Elkhonon Goldberg’s The Wisdom Paradox represents, I feel, the very best of the new neuroscience - developmental rather than computational in orientation, open to the full variety of evidence relevant to the area, and willing to revisit fundamental assumptions should the evidence suggest this. Rigorous without falling for theoretical oversimplification, yet very much aware of the need to incorporate humanistic understandings, such a science is clearly crucial to any serious attempt to reconcile our divisively-ordered is the wisdom which Goldberg helps us to understand.

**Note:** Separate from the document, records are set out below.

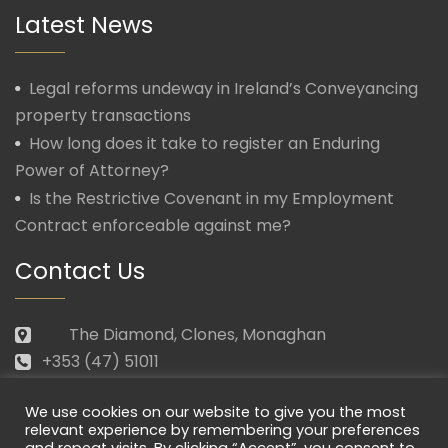
Latest News
Legal reforms undeway in Ireland’s Conveyancing
property transactions
How long does it take to register an Enduring
Power of Attorney?
Is the Restrictive Covenant in my Employment
Contract enforceable against me?
Contact Us
The Diamond, Clones, Monaghan
+353 (47) 51011
law@morganmcmanus.ie
We use cookies on our website to give you the most
Mon – Fri: 09.30 – 17.30
relevant experience by remembering your preferences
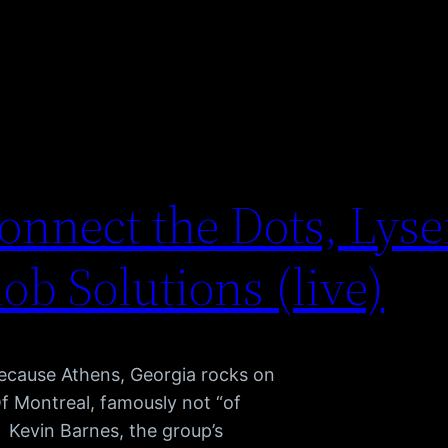
onnect the Dots, Lyse
nob Solutions (live)
because Athens, Georgia rocks on
Of Montreal, famously not “of
 Kevin Barnes, the group’s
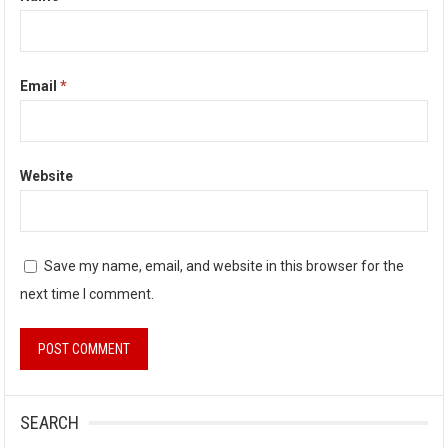
Email
*
Website
Save my name, email, and website in this browser for the
next time I comment.
SEARCH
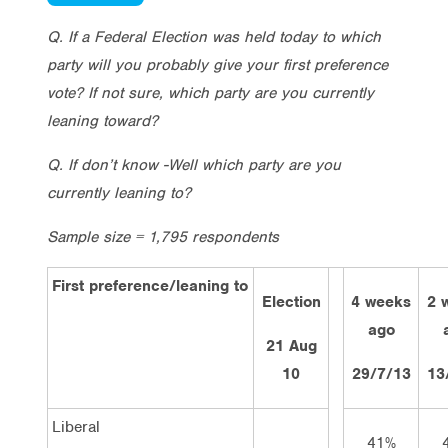
Q. If a Federal Election was held today to which
party will you probably give your first preference
vote? If not sure, which party are you currently
leaning toward?
Q. If don’t know -Well which party are you
currently leaning to?
Sample size = 1,795 respondents
First preference/leaning to
Election
4 weeks
2 
ago
21 Aug
10
29/7/13
13
Liberal
41%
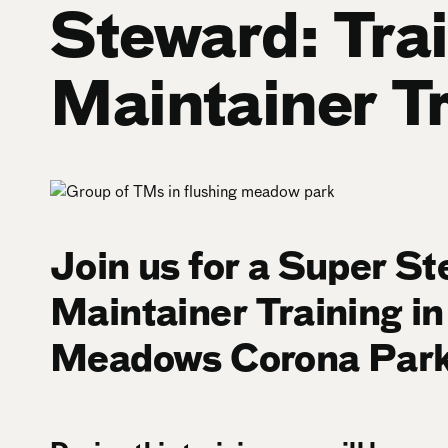
Steward: Trai
Maintainer T
Join us for a Super St
Maintainer Training in
Meadows Corona Park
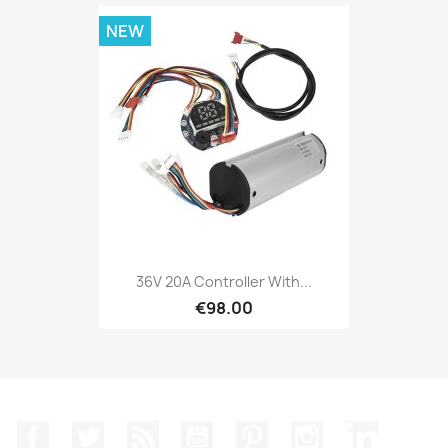
NEW
36V 20A Controller With...
€98.00
Facebook
Twitter
Rss
YouTube
Pinterest
Instagram
LinkedIn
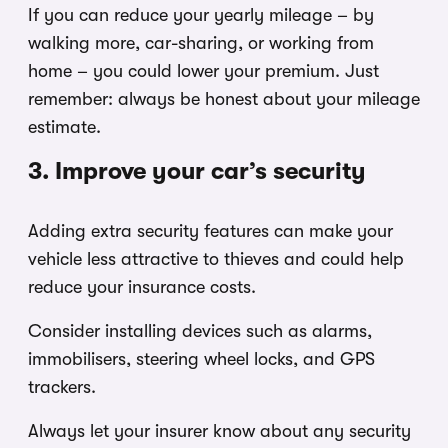
If you can reduce your yearly mileage – by
walking more, car-sharing, or working from
home – you could lower your premium. Just
remember: always be honest about your mileage
estimate.
3. Improve your car’s security
Adding extra security features can make your
vehicle less attractive to thieves and could help
reduce your insurance costs.
Consider installing devices such as alarms,
immobilisers, steering wheel locks, and GPS
trackers.
Always let your insurer know about any security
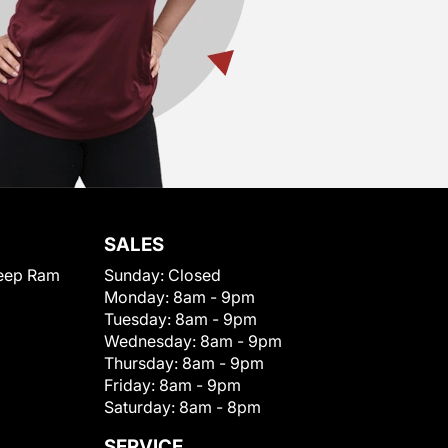
SALES
eep Ram
Sunday:
Closed
Monday:
8am - 9pm
Tuesday:
8am - 9pm
Wednesday:
8am - 9pm
Thursday:
8am - 9pm
Friday:
8am - 9pm
Saturday:
8am - 8pm
SERVICE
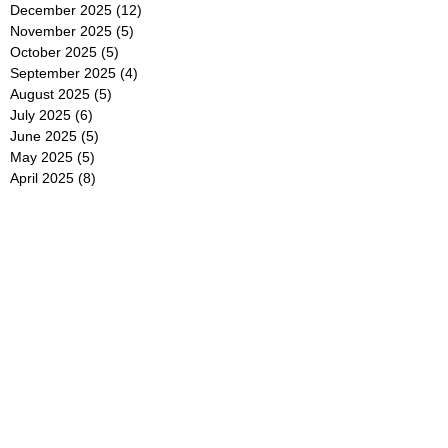
December 2025
(12)
12 posts
November 2025
(5)
5 posts
October 2025
(5)
5 posts
September 2025
(4)
4 posts
August 2025
(5)
5 posts
July 2025
(6)
6 posts
June 2025
(5)
5 posts
May 2025
(5)
5 posts
April 2025
(8)
8 posts
March 2025
(4)
4 posts
February 2025
(5)
5 posts
January 2025
(7)
7 posts
December 2024
(4)
4 posts
November 2024
(6)
6 posts
October 2024
(2)
2 posts
September 2024
(4)
4 posts
August 2024
(2)
2 posts
July 2024
(2)
2 posts
June 2024
(4)
4 posts
May 2024
(2)
2 posts
April 2024
(3)
3 posts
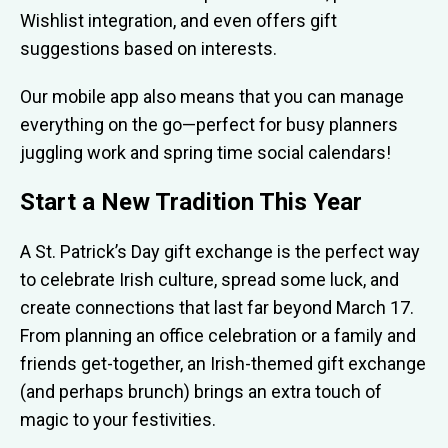
Wishlist integration, and even offers gift
suggestions based on interests.
Our mobile app also means that you can manage
everything on the go—perfect for busy planners
juggling work and spring time social calendars!
Start a New Tradition This Year
A St. Patrick’s Day gift exchange is the perfect way
to celebrate Irish culture, spread some luck, and
create connections that last far beyond March 17.
From planning an office celebration or a family and
friends get-together, an Irish-themed gift exchange
(and perhaps brunch) brings an extra touch of
magic to your festivities.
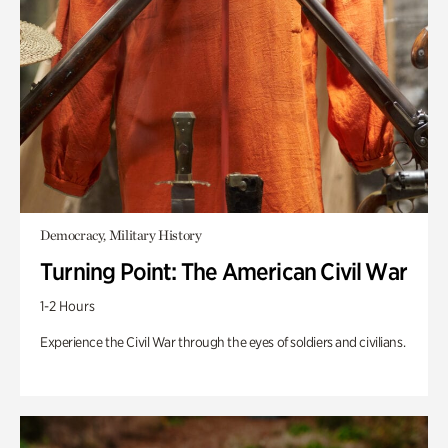
Democracy, Military History
Turning Point: The American Civil War
1-2 Hours
Experience the Civil War through the eyes of soldiers and civilians.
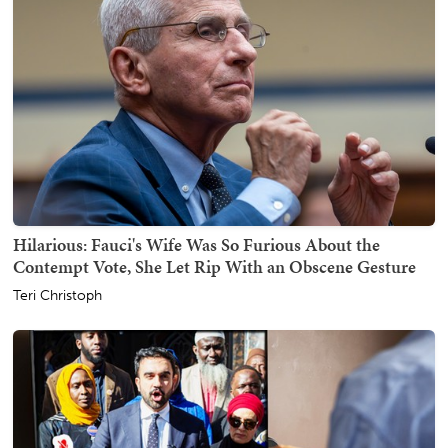
Hilarious: Fauci's Wife Was So Furious About the
Contempt Vote, She Let Rip With an Obscene Gesture
Teri Christoph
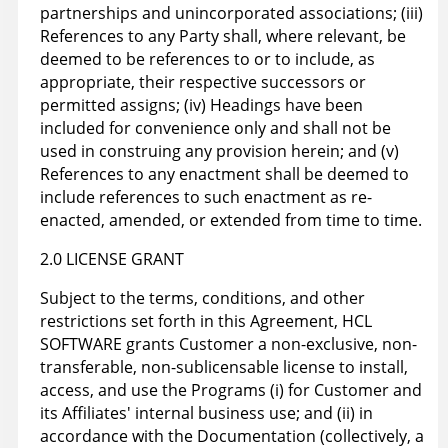
partnerships and unincorporated associations; (iii)
References to any Party shall, where relevant, be
deemed to be references to or to include, as
appropriate, their respective successors or
permitted assigns; (iv) Headings have been
included for convenience only and shall not be
used in construing any provision herein; and (v)
References to any enactment shall be deemed to
include references to such enactment as re-
enacted, amended, or extended from time to time.
2.0 LICENSE GRANT
Subject to the terms, conditions, and other
restrictions set forth in this Agreement, HCL
SOFTWARE grants Customer a non-exclusive, non-
transferable, non-sublicensable license to install,
access, and use the Programs (i) for Customer and
its Affiliates' internal business use; and (ii) in
accordance with the Documentation (collectively, a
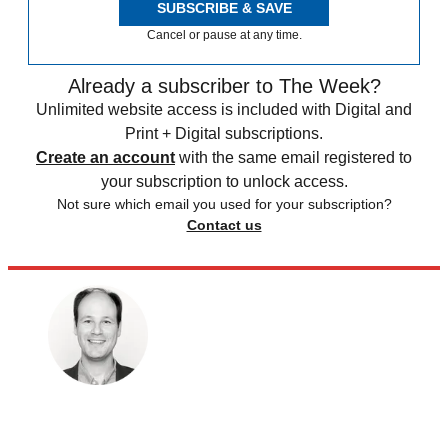
SUBSCRIBE & SAVE
Cancel or pause at any time.
Already a subscriber to The Week?
Unlimited website access is included with Digital and
Print + Digital subscriptions.
Create an account
with the same email registered to
your subscription to unlock access.
Not sure which email you used for your subscription?
Contact us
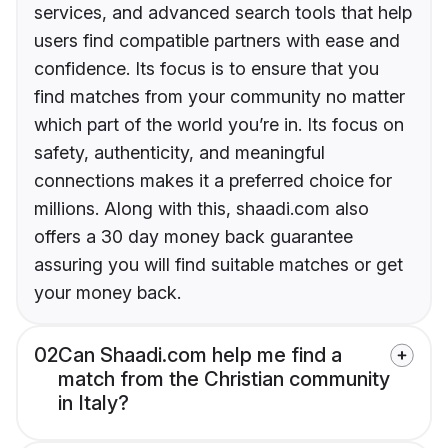
services, and advanced search tools that help
users find compatible partners with ease and
confidence. Its focus is to ensure that you
find matches from your community no matter
which part of the world you’re in. Its focus on
safety, authenticity, and meaningful
connections makes it a preferred choice for
millions. Along with this, shaadi.com also
offers a 30 day money back guarantee
assuring you will find suitable matches or get
your money back.
02
Can Shaadi.com help me find a
match from the Christian community
in Italy?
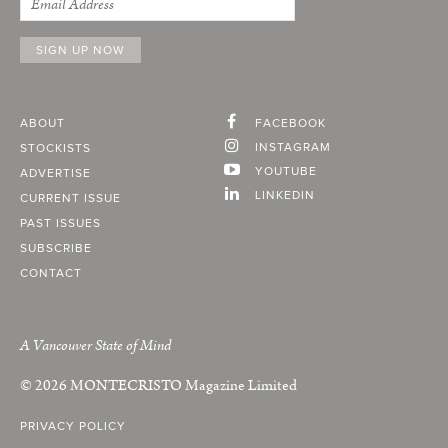
ABOUT
FACEBOOK
INSTAGRAM
STOCKISTS
YOUTUBE
ADVERTISE
LINKEDIN
CURRENT ISSUE
PAST ISSUES
SUBSCRIBE
CONTACT
A Vancouver State of Mind
© 2026
MONTECRISTO
Magazine Limited
PRIVACY POLICY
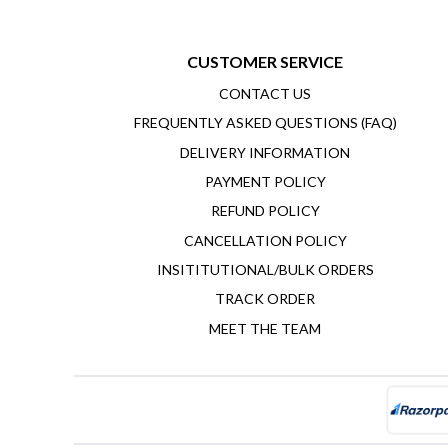
CUSTOMER SERVICE
CONTACT US
FREQUENTLY ASKED QUESTIONS (FAQ)
DELIVERY INFORMATION
PAYMENT POLICY
REFUND POLICY
CANCELLATION POLICY
INSITITUTIONAL/BULK ORDERS
TRACK ORDER
MEET THE TEAM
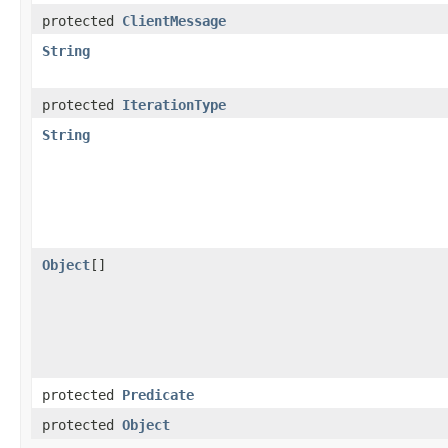
protected
ClientMessage
String
protected
IterationType
String
Object
[]
protected
Predicate
protected
Object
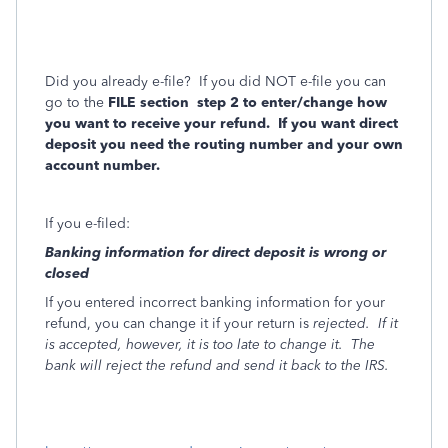
Did you already e-file?
If you did NOT e-file you can
go to the
FILE section
step 2 to enter/change how
you want to receive your refund.
If you want direct
deposit you need the routing number and your own
account number.
If you e-filed:
Banking information for direct deposit is wrong or
closed
If you entered incorrect banking information for your
refund, you can change it if your return is
rejected.
If it
is accepted, however, it is too late to change it.
The
bank will reject the refund and send it back to the IRS.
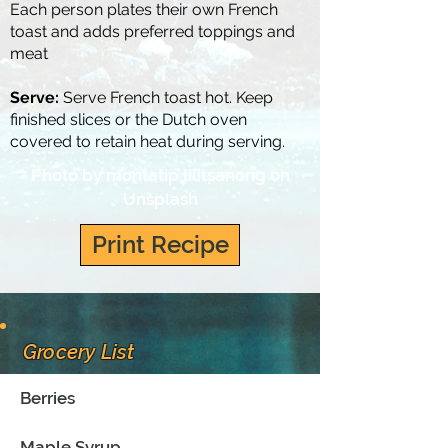
Each person plates their own French
toast and adds preferred toppings and
meat
Serve:
Serve French toast hot. Keep
finished slices or the Dutch oven
covered to retain heat during serving.
Photo by
montatip lilitsanong
on
Unsplash
Print Recipe
Grocery List
Berries
Maple Syrup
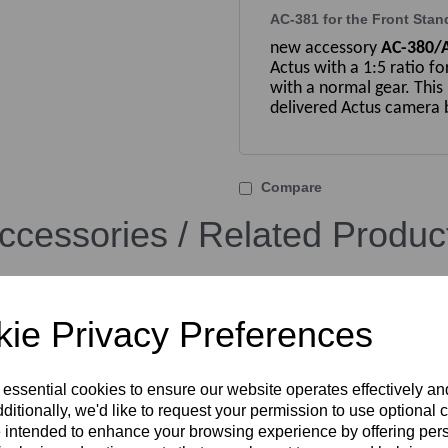
AC-381 for the Front Stan
new accessory
AC-380/
Actus with a 1:5 ratio fo
with a normal gear. This
delivered Actus camera b
Compare
ccessories / Related Produc
ie Privacy Preferences
 essential cookies to ensure our website operates effectively a
ditionally, we'd like to request your permission to use optional 
 intended to enhance your browsing experience by offering per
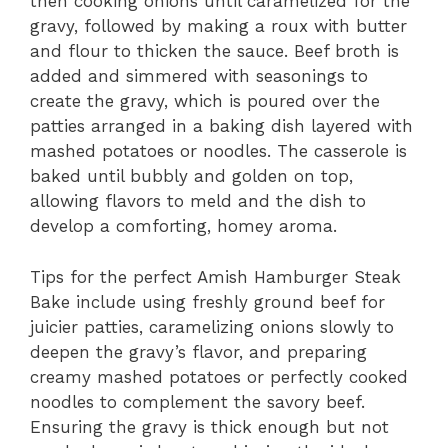
then cooking onions until caramelized for the
gravy, followed by making a roux with butter
and flour to thicken the sauce. Beef broth is
added and simmered with seasonings to
create the gravy, which is poured over the
patties arranged in a baking dish layered with
mashed potatoes or noodles. The casserole is
baked until bubbly and golden on top,
allowing flavors to meld and the dish to
develop a comforting, homey aroma.
Tips for the perfect Amish Hamburger Steak
Bake include using freshly ground beef for
juicier patties, caramelizing onions slowly to
deepen the gravy’s flavor, and preparing
creamy mashed potatoes or perfectly cooked
noodles to complement the savory beef.
Ensuring the gravy is thick enough but not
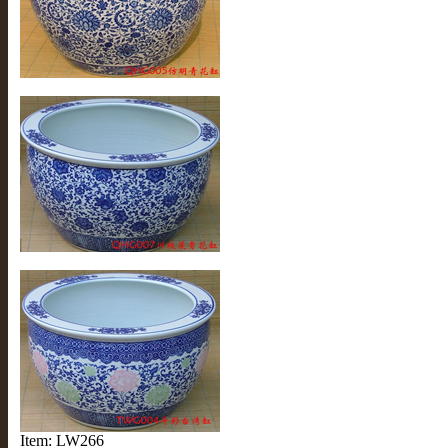
Item: LW266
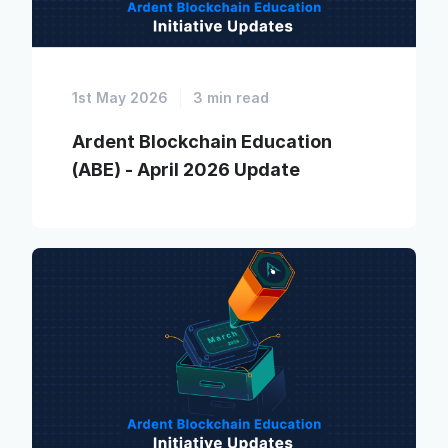
1st May 2026
3 min read
Ardent Blockchain Education
(ABE) - April 2026 Update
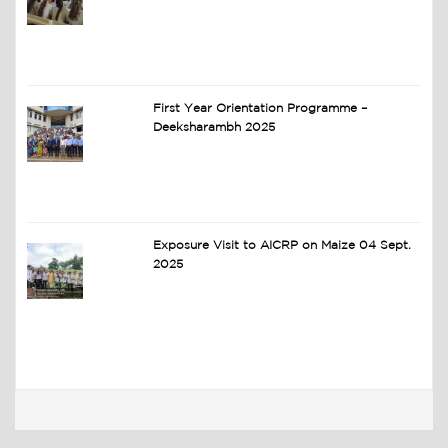
First Year Orientation Programme –
Deeksharambh 2025
Exposure Visit to AICRP on Maize 04 Sept.
2025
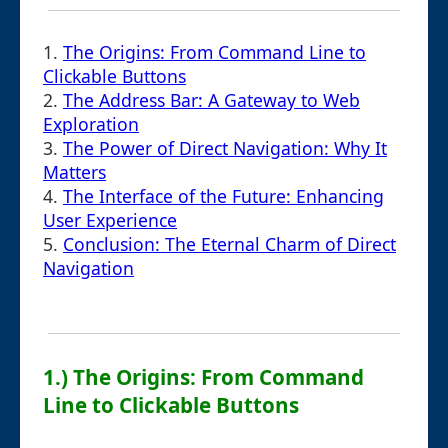
1.
The Origins: From Command Line to
Clickable Buttons
2.
The Address Bar: A Gateway to Web
Exploration
3.
The Power of Direct Navigation: Why It
Matters
4.
The Interface of the Future: Enhancing
User Experience
5.
Conclusion: The Eternal Charm of Direct
Navigation
1.) The Origins: From Command
Line to Clickable Buttons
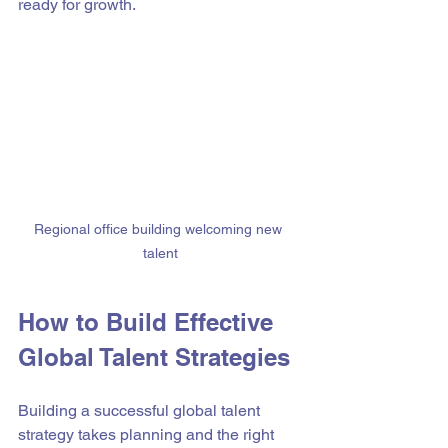
ready for growth.
Regional office building welcoming new 
talent
How to Build Effective 
Global Talent Strategies
Building a successful global talent 
strategy takes planning and the right 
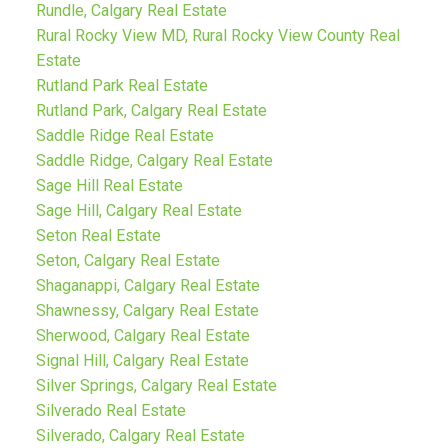
Rundle, Calgary Real Estate
Rural Rocky View MD, Rural Rocky View County Real
Estate
Rutland Park Real Estate
Rutland Park, Calgary Real Estate
Saddle Ridge Real Estate
Saddle Ridge, Calgary Real Estate
Sage Hill Real Estate
Sage Hill, Calgary Real Estate
Seton Real Estate
Seton, Calgary Real Estate
Shaganappi, Calgary Real Estate
Shawnessy, Calgary Real Estate
Sherwood, Calgary Real Estate
Signal Hill, Calgary Real Estate
Silver Springs, Calgary Real Estate
Silverado Real Estate
Silverado, Calgary Real Estate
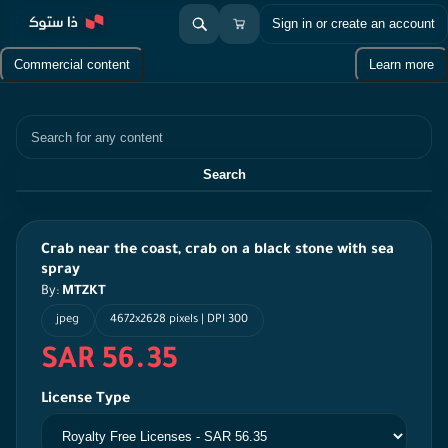
Sign in or create an account
Commercial content
Learn more
Search
Search
Crab near the coast, crab on a black stone with sea
spray
By:
MTZKT
jpeg
4672x2628 pixels | DPI 300
SAR 56.35
License Type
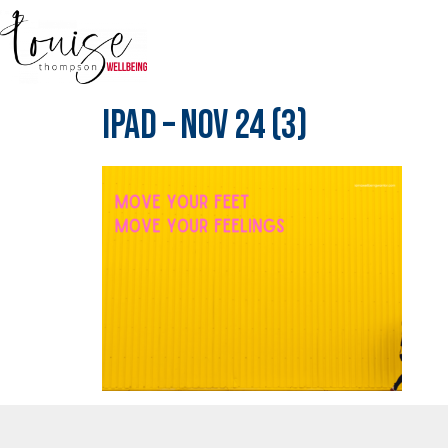
IPad – Nov 24 (3)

For this is a deeply important book:

“Far from assigning a fixed repertoire of of roles to each hemisphere, the novelty-routinization hypothesis predicted an ongoing change in the nature of interactions between the two sides of the brain. What is novel today will become familiar tomorrow, in a week, or in a year.... [Moreover,] what is novel for one person is familiar to another person. Therefore, the novelty-routinization hypothesis implied a higher degree of individual differences in the ways our brains function than ever before imagined.... [Furthermore, and again] contrary to previously well-established beliefs, the right hemisphere is the dominant hemisphere at early stages of life. But, as we move through the life span it gradually loses ground to the left hemisphere, as the latter accumulates an ever-increasing ‘library’ of efficient pattern-recognition devices.”